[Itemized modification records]
-- Opening Marker --
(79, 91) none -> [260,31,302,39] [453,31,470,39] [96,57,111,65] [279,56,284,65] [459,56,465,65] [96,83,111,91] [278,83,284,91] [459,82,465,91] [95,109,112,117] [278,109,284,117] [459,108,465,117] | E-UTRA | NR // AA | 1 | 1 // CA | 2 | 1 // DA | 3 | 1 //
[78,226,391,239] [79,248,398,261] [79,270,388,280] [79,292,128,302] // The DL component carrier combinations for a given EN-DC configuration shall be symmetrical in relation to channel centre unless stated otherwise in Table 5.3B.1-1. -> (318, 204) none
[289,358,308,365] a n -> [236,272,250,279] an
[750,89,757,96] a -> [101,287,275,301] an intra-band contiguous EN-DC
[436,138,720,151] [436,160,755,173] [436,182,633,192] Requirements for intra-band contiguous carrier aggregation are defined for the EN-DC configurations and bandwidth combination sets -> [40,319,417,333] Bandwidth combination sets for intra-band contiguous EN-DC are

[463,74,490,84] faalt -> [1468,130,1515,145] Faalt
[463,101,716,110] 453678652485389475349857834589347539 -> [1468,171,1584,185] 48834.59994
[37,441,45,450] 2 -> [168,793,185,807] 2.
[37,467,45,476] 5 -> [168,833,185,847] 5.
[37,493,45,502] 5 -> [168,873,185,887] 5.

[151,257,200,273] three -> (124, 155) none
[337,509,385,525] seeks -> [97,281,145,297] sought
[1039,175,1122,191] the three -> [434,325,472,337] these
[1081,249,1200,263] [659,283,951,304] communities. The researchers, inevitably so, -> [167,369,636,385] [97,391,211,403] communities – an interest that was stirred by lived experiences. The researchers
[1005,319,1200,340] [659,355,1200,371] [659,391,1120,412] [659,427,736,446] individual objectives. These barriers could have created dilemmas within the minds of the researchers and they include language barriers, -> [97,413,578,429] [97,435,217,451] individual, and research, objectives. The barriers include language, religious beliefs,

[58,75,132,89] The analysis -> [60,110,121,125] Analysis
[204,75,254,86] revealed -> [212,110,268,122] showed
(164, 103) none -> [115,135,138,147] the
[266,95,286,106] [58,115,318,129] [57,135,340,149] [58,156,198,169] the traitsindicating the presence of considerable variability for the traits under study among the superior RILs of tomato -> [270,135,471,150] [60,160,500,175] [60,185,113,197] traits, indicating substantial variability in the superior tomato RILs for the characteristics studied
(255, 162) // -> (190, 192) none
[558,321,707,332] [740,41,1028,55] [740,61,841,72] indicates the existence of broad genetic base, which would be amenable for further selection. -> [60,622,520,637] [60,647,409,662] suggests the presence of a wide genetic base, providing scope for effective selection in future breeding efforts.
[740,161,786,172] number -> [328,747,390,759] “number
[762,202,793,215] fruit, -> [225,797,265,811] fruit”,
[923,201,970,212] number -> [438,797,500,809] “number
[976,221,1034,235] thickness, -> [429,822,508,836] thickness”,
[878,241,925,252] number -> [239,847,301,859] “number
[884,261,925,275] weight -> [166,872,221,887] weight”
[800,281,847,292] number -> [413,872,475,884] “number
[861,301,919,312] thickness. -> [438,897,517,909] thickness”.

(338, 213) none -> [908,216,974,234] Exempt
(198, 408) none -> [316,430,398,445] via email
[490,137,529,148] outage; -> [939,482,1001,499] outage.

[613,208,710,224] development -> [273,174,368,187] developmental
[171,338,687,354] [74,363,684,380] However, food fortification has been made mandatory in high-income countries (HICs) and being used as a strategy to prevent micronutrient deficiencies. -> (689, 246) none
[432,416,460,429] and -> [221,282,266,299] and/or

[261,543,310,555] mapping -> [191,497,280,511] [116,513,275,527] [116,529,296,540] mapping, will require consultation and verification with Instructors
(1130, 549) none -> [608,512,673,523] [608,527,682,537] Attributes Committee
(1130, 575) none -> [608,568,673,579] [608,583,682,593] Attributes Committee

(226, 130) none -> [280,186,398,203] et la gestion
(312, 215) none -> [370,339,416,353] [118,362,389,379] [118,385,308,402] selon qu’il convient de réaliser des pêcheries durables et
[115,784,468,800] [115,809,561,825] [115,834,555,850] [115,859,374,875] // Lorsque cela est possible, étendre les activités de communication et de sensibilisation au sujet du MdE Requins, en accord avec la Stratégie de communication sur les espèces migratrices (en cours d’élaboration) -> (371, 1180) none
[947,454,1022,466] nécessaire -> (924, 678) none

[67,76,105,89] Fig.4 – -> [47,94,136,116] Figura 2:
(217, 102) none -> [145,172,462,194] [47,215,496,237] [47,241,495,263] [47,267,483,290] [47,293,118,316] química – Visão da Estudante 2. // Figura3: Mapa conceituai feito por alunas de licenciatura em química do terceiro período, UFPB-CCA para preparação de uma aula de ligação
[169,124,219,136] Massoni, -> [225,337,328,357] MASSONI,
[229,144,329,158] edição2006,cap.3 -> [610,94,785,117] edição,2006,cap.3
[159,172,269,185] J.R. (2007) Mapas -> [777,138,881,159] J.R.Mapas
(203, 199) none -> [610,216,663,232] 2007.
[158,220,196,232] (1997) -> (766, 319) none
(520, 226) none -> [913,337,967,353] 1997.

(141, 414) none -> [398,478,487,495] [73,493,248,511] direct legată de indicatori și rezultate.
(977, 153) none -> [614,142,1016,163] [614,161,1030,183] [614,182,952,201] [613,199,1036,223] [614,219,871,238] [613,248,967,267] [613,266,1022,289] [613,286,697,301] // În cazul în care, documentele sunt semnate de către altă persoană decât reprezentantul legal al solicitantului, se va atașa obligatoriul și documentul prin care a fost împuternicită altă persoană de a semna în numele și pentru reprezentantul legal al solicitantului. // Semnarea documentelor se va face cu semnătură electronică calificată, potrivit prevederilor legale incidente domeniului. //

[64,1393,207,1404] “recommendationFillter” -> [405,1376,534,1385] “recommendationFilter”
-- Closing Marker --
Work item —
Could you return exactly the lines above from the line with "[558,321,707,332] [740,41,1028,55] [740,61,841,72]" to the line with "(338, 213) none -> [908,216,974,234] Exempt", both included, and nothing else?

Response area —
[558,321,707,332] [740,41,1028,55] [740,61,841,72] indicates the existence of broad genetic base, which would be amenable for further selection. -> [60,622,520,637] [60,647,409,662] suggests the presence of a wide genetic base, providing scope for effective selection in future breeding efforts.
[740,161,786,172] number -> [328,747,390,759] “number
[762,202,793,215] fruit, -> [225,797,265,811] fruit”,
[923,201,970,212] number -> [438,797,500,809] “number
[976,221,1034,235] thickness, -> [429,822,508,836] thickness”,
[878,241,925,252] number -> [239,847,301,859] “number
[884,261,925,275] weight -> [166,872,221,887] weight”
[800,281,847,292] number -> [413,872,475,884] “number
[861,301,919,312] thickness. -> [438,897,517,909] thickness”.

(338, 213) none -> [908,216,974,234] Exempt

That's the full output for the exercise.